### DATA SECTION
=== Section Start ===

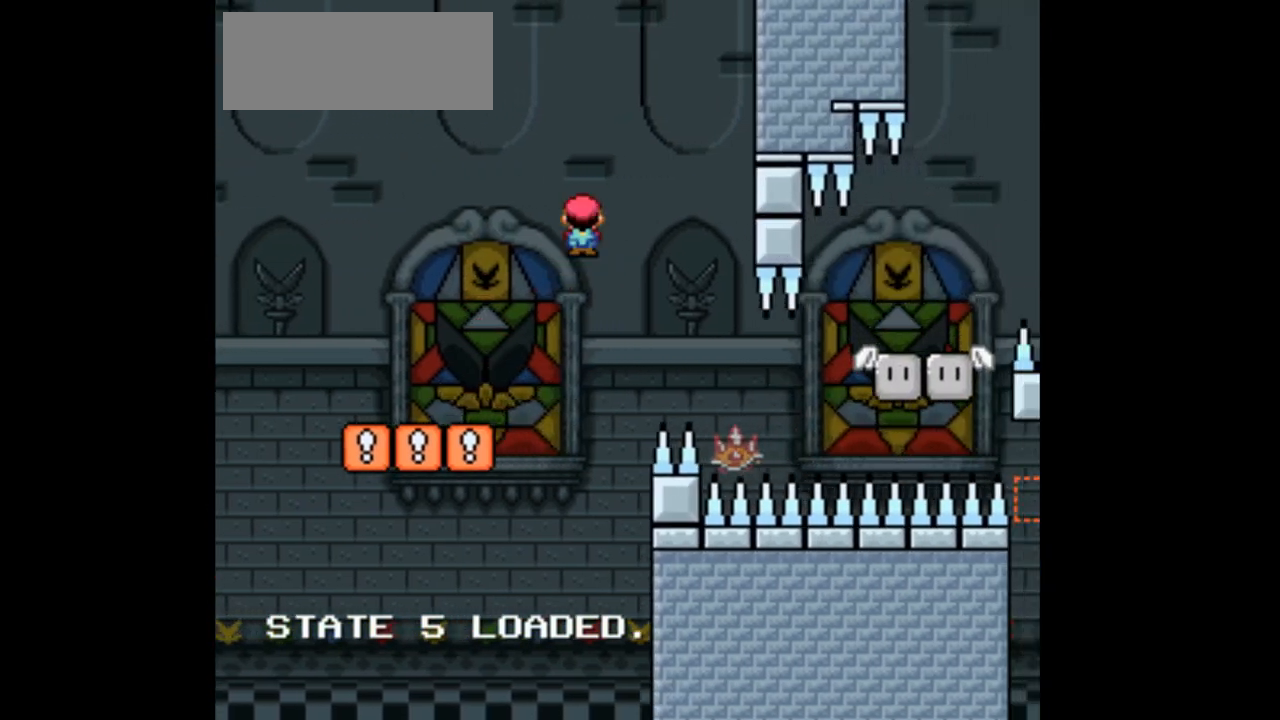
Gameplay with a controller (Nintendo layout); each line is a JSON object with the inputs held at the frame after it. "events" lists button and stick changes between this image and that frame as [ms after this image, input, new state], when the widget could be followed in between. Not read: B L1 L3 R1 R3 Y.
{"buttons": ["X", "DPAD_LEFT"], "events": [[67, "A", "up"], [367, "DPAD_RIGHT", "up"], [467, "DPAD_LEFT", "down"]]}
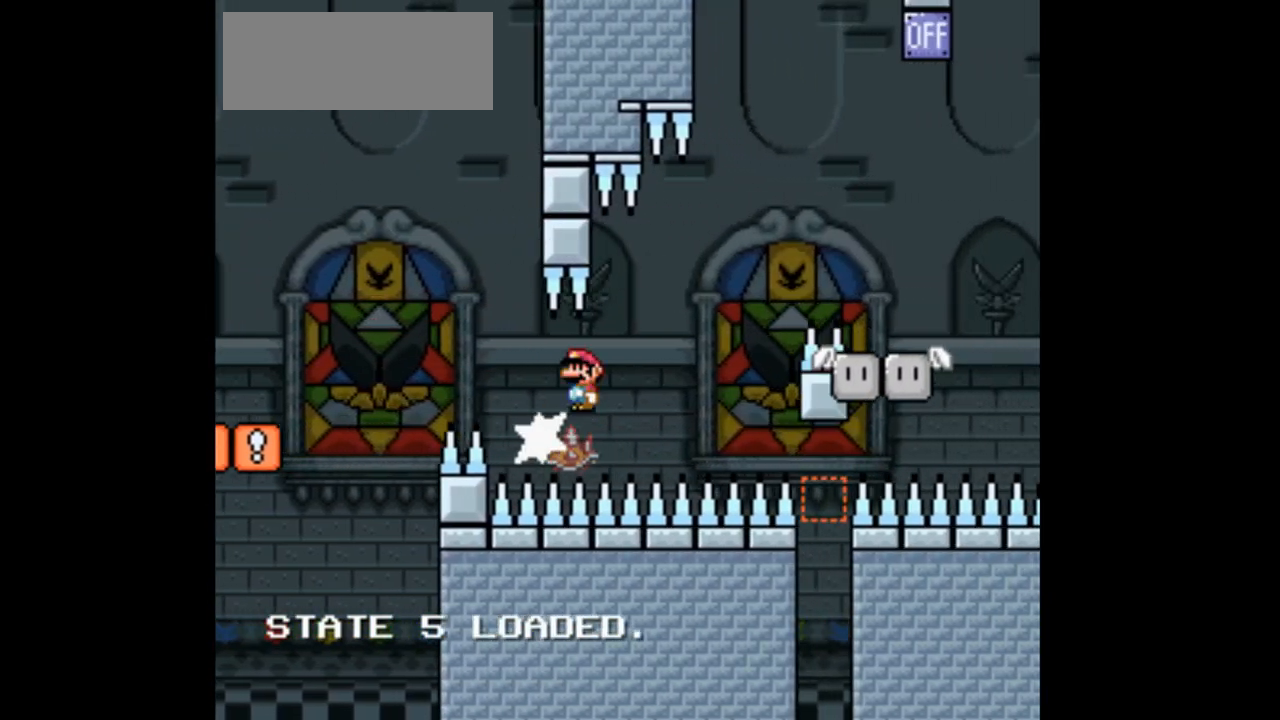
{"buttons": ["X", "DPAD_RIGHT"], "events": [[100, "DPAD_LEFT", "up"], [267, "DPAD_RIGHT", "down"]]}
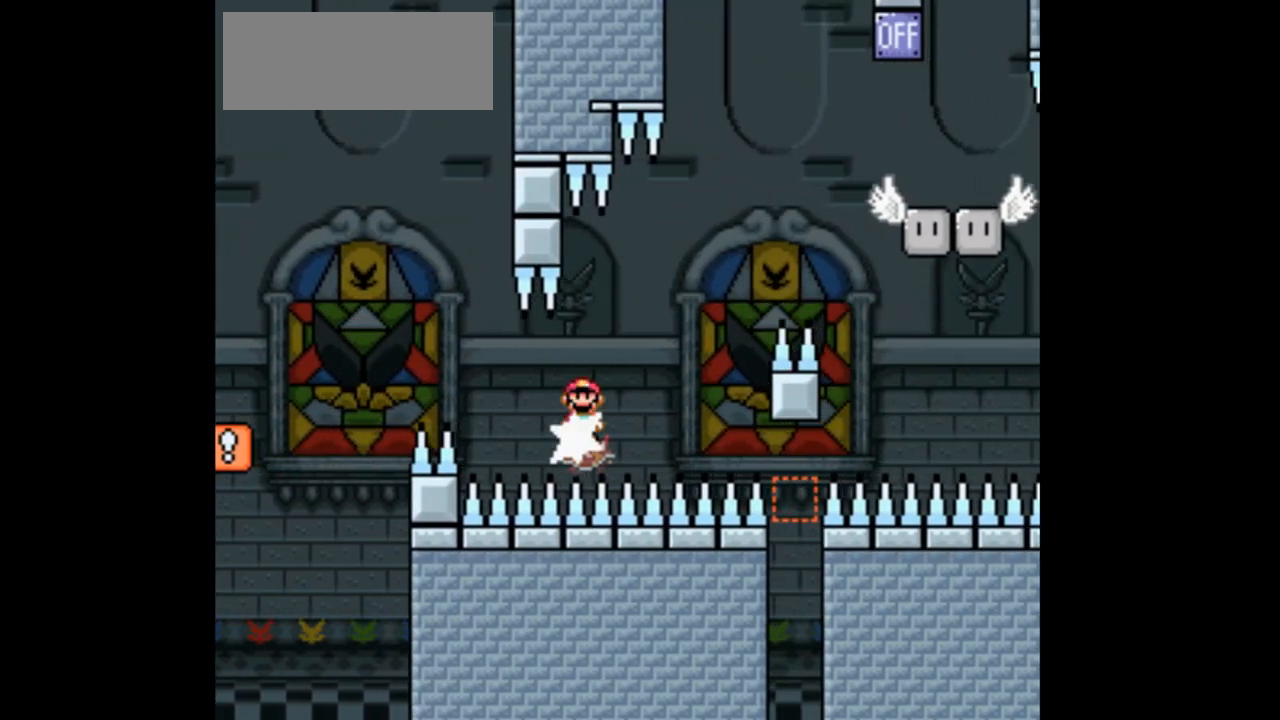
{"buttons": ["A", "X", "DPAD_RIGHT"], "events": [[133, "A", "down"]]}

=== Section End ===

### WORK TO COMPLETE
Every line of the listing is to be repeated exactly, and the pictures are to be dropped.

### RESULT OF THE TASK
Gameplay with a controller (Nintendo layout); each line is a JSON object with the inputs held at the frame after it. "events" lists button and stick changes between this image and that frame as [ms after this image, input, new state], when the widget could be followed in between. Not read: B L1 L3 R1 R3 Y.
{"buttons": ["X", "DPAD_LEFT"], "events": [[67, "A", "up"], [367, "DPAD_RIGHT", "up"], [467, "DPAD_LEFT", "down"]]}
{"buttons": ["X", "DPAD_RIGHT"], "events": [[100, "DPAD_LEFT", "up"], [267, "DPAD_RIGHT", "down"]]}
{"buttons": ["A", "X", "DPAD_RIGHT"], "events": [[133, "A", "down"]]}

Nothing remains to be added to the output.